=== DOCUMENT TEXT ===
▶

This is the thundering-herd failure mode, and a naive setTimeout(retry, base * 2 ** n) loop is what causes it. The fix is jitter. The AWS Architecture blog post Exponential Backoff And Jitter by Marc Brooker is the canonical reference; the formulas there are now baked into every AWS SDK.
Why the naive retry collapses
The standard formula without jitter is sleep = base * 2 ** attempt. Every client computes the same number. If your fleet has 200 instances and the upstream blips for a second, all 200 retry at exactly base ms after the failure, then at 2*base, then at 4*base.
The retry traffic looks like a square wave on top of normal load. A service that was struggling to recover is now trying to recover and answer 200 simultaneous retries every few seconds. The cure is to spread retries across the backoff window. If every client picks a random delay inside the window, the retry traffic flattens into something the upstream can serve. The graphs in the AWS post show this directly: un-jittered is a sawtooth that overloads the server on every boundary; jittered is a smooth curve that tracks the recovery.
The three jitter strategies
The AWS post compares three formulas. All three start from the same exponential ceiling: cap (the maximum delay you will ever sleep) and base * 2 ** attempt (the un-jittered exponential value).
Full jitter picks a uniform random value across the entire range from zero to the capped exponential.
const expo = Math.min(cap, base * 2 ** attempt);
const sleep = Math.random() * expo;
Equal jitter keeps half the exponential value as a fixed floor and randomises the other half.
const expo = Math.min(cap, base * 2 ** attempt);
const sleep = expo / 2 + Math.random() * (expo / 2);
Decorrelated jitter does not use the attempt number at all. It feeds the previous sleep into the next one, growing the upper bound as a function of what just happened.
let sleep = base;
// each attempt:
sleep = Math.min(cap, base + Math.random() * (sleep * 3 - base));
Brooker's measurements (in the AWS post): full jitter does the least total work and gives the lowest server load, at the cost of slightly longer total time. Equal jitter is a small step worse on both axes. Decorrelated jitter completes slightly faster than full jitter while doing more total work — it is the trade-off pick when you care more about completion time than about load on the upstream.
For most services, full jitter is the right default. It is the simplest to reason about and gives the best server-side behaviour. Decorrelated jitter is worth picking when you care more about latency variance than peak server load. The wrapper below uses full jitter; decorrelated is a one-line swap.
The retry loop, modern-runtime style
The minimum viable retry loop is a for over attempt numbers with a try/catch and a sleep at the bottom. Three things turn it into something you would ship.
A real abort signal. AbortSignal.timeout(ms) returns a signal that aborts after the given milliseconds. It is implemented in Node.js, Deno, and Bun and is now baseline across the WinterCG runtimes. Pair it with AbortSignal.any([userSignal, timeoutSignal]) to honour external cancellation while enforcing a deadline. Older Node versions had reported issues with long-lived signal chains in AbortSignal.any, so check your minimum supported runtime's release notes before you rely on it.
A cancellable sleep. A setTimeout-based sleep that does not honour the abort signal will keep your retry loop alive past the deadline. Wrap setTimeout in a promise that listens for abort and rejects early.

◀

=== TASK INSTRUCTIONS ===
Copy part of the passage on retry jitter word for word. Begin at the words "This is the" and stop after "then at 4*base.".

(Data entries)
▶

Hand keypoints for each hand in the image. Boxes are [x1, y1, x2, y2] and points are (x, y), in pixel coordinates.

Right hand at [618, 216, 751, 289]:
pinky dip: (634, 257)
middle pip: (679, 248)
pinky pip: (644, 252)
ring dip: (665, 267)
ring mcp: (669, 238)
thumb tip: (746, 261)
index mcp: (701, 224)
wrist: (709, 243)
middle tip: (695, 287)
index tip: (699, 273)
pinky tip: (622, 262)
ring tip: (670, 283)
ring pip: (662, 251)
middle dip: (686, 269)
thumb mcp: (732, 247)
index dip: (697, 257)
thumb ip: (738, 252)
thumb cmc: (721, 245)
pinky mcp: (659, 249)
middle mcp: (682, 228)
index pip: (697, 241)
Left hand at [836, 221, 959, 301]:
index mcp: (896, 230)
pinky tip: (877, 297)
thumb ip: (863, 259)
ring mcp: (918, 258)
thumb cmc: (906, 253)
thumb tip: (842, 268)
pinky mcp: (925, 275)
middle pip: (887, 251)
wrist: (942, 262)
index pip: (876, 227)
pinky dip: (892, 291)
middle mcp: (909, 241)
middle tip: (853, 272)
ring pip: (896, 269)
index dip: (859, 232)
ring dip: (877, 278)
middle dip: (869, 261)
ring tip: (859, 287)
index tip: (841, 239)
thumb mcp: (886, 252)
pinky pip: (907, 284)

◀
▶

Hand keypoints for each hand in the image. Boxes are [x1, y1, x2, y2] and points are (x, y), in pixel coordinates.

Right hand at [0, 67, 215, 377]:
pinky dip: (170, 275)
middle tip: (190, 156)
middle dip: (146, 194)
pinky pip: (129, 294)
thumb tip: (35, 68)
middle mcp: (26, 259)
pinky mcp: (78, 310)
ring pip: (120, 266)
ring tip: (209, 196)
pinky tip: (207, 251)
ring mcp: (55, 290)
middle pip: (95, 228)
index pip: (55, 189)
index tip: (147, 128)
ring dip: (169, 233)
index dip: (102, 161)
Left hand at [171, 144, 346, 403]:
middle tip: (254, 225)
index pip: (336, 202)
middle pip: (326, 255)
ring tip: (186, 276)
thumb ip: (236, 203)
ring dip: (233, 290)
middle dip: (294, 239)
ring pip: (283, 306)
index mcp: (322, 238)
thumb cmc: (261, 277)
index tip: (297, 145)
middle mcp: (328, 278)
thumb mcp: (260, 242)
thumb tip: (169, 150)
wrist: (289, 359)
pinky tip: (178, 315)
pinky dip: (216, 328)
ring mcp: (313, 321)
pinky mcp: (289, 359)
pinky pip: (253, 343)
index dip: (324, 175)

◀

=== ANSWER TO THE EXERCISE ===
This is the thundering-herd failure mode, and a naive setTimeout(retry, base * 2 ** n) loop is what causes it. The fix is jitter. The AWS Architecture blog post Exponential Backoff And Jitter by Marc Brooker is the canonical reference; the formulas there are now baked into every AWS SDK.
Why the naive retry collapses
The standard formula without jitter is sleep = base * 2 ** attempt. Every client computes the same number. If your fleet has 200 instances and the upstream blips for a second, all 200 retry at exactly base ms after the failure, then at 2*base, then at 4*base.